### Work to complete
Reproduce the part of the listing that runs from its first line through the line containing "2: (79, 128)", both ends included, and leave the pictures out of your copy.

### Records provided
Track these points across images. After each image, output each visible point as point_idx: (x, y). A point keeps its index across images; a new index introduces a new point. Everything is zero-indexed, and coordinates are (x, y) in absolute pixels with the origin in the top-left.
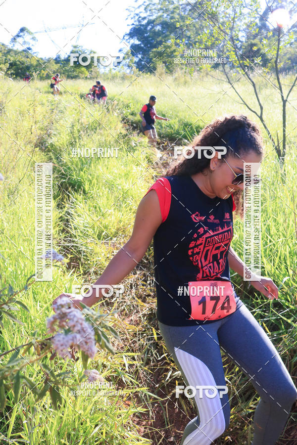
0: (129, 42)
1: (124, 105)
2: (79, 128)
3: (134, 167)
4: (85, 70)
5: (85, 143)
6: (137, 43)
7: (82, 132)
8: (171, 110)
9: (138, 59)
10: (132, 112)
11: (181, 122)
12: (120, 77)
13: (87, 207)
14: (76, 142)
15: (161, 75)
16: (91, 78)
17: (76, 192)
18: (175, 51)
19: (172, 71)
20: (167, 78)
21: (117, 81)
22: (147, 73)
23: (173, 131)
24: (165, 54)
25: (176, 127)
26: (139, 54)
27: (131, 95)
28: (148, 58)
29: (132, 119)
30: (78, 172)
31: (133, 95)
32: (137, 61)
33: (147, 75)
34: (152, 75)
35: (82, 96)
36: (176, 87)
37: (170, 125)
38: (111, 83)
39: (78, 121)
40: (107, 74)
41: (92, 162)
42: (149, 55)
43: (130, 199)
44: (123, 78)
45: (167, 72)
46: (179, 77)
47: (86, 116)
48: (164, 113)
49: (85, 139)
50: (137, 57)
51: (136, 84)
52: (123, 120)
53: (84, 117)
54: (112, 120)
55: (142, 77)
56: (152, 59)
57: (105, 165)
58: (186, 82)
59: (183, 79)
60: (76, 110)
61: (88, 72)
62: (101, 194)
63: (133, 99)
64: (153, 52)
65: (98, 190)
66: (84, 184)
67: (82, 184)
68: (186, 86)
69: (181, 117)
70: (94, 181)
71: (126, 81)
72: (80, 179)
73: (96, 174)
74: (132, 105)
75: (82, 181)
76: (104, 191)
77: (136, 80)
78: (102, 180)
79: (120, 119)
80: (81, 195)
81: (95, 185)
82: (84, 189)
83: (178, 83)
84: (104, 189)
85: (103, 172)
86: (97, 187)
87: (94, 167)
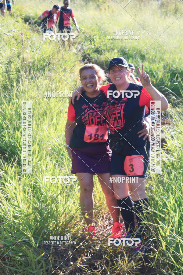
1: (86, 37)
2: (18, 66)
5: (26, 90)
7: (22, 73)
8: (154, 49)
10: (97, 49)
11: (168, 68)
13: (21, 186)
14: (12, 86)
17: (7, 162)
23: (155, 81)
25: (160, 75)
27: (97, 24)
29: (96, 58)
30: (12, 132)
35: (26, 20)
36: (163, 17)
37: (151, 71)
39: (18, 56)
46: (168, 3)
47: (30, 48)
48: (142, 53)
51: (105, 9)
52: (84, 60)
53: (27, 51)
54: (67, 58)
57: (53, 124)
58: (176, 11)
59: (174, 5)
60: (16, 40)
62: (44, 168)
63: (100, 29)
65: (40, 160)
66: (19, 150)
67: (16, 150)
68: (177, 16)
69: (168, 60)
70: (34, 147)
71: (91, 3)
72: (15, 143)
73: (38, 136)
74: (98, 38)
75: (17, 145)
76: (49, 164)
77: (104, 3)
78: (46, 147)
79: (79, 57)
80: (14, 167)
81: (35, 153)
82: (18, 158)
83: (166, 11)
84: (49, 161)
85: (49, 135)
86: (39, 157)
87: (37, 125)
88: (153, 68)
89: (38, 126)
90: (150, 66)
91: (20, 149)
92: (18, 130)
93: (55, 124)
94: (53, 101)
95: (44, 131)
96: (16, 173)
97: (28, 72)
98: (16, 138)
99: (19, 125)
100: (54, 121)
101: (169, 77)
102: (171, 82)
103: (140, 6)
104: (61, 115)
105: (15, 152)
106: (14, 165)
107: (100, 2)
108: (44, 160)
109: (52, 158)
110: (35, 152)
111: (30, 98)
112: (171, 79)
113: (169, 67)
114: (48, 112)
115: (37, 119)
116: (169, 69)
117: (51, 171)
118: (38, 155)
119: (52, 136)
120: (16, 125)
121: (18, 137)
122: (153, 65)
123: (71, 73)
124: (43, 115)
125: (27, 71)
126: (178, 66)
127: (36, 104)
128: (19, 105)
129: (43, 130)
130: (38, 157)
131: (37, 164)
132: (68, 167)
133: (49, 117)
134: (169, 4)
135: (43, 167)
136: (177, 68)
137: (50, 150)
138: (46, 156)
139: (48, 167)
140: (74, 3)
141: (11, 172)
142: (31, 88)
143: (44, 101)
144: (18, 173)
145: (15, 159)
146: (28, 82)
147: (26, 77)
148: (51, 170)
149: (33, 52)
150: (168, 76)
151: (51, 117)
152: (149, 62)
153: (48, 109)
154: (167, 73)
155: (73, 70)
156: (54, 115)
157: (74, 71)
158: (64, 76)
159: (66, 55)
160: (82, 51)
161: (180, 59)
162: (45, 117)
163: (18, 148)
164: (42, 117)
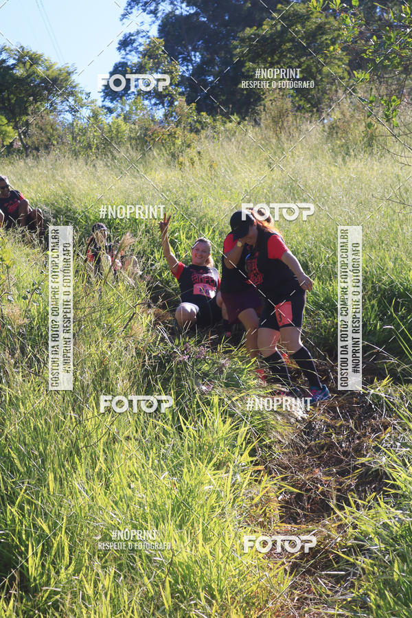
0: (154, 12)
3: (208, 473)
4: (6, 121)
5: (20, 396)
6: (185, 13)
9: (191, 67)
12: (130, 138)
15: (278, 120)
16: (26, 147)
18: (321, 29)
19: (319, 101)
20: (304, 127)
21: (122, 153)
22: (227, 116)
24: (288, 45)
26: (195, 50)
27: (176, 202)
28: (226, 62)
31: (182, 201)
32: (187, 75)
33: (229, 125)
34: (248, 126)
36: (340, 160)
37: (327, 299)
38: (100, 164)
40: (84, 131)
41: (48, 466)
42: (229, 51)
43: (203, 602)
44: (145, 140)
45: (299, 108)
46: (347, 122)
49: (19, 378)
50: (187, 60)
51: (192, 162)
52: (154, 299)
53: (10, 297)
55: (209, 132)
56: (241, 64)
57: (99, 474)
58: (371, 139)
59: (362, 127)
61: (16, 128)
62: (90, 591)
63: (186, 215)
64: (242, 40)
65: (77, 572)
66: (21, 553)
67: (14, 555)
68: (375, 151)
69: (367, 266)
70: (58, 539)
71: (155, 152)
72: (7, 535)
73: (65, 509)
74: (183, 237)
75: (13, 539)
76: (102, 578)
77: (189, 146)
78: (88, 535)
79: (143, 295)
80: (12, 599)
81: (63, 555)
82: (21, 575)
83: (346, 144)
84: (100, 571)
85: (92, 504)
86: (73, 562)
87: (58, 483)
88: (333, 292)
89: (61, 484)
90: (323, 289)
91: (23, 549)
92: (13, 503)
93: (103, 472)
94: (90, 415)
95: (79, 494)
96: (20, 612)
97: (19, 351)
98: (9, 523)
99: (12, 488)
100: (101, 464)
101: (376, 308)
102: (380, 319)
103: (279, 139)
104: (117, 446)
105: (11, 558)
106: (13, 594)
107: (176, 146)
108: (87, 568)
109: (106, 561)
110: (63, 551)
111: (32, 415)
112: (381, 311)
113: (373, 283)
114: (81, 445)
115: (56, 466)
116: (373, 287)
117: (109, 596)
118: (71, 559)
119: (100, 504)
120: (6, 489)
121: (13, 520)
122: (330, 285)
123: (127, 336)
124: (71, 452)
125: (16, 350)
126: (393, 277)
127: (49, 429)
128: (6, 437)
129: (76, 493)
130: (70, 563)
131: (69, 581)
132: (149, 579)
133: (85, 458)
134: (349, 125)
135: (87, 586)
136: (392, 282)
137: (100, 540)
138: (90, 558)
139: (100, 586)
140: (114, 158)
141: (8, 613)
142: (32, 389)
143: (69, 418)
144: (25, 613)
145: (13, 579)
146: (22, 376)
147: (16, 363)
148: (109, 592)
149: (25, 298)
150: (373, 306)
151: (91, 456)
152: (319, 278)
153: (81, 436)
154: (370, 300)
155: (131, 329)
156: (97, 449)
157: (133, 332)
158: (110, 346)
159: (110, 293)
160: (148, 278)
161: (396, 259)
162: (76, 460)
163: (17, 547)
164: (67, 460)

### Solution
Track these points across images. After each image, output each visible point as point_idx: (x, y). A point keeps its index across images; a new index introduces a new point. Everything is zero-indexed, and coordinates are (x, y) in absolute pixels with the origin in the top-left.
0: (129, 42)
1: (124, 105)
2: (79, 128)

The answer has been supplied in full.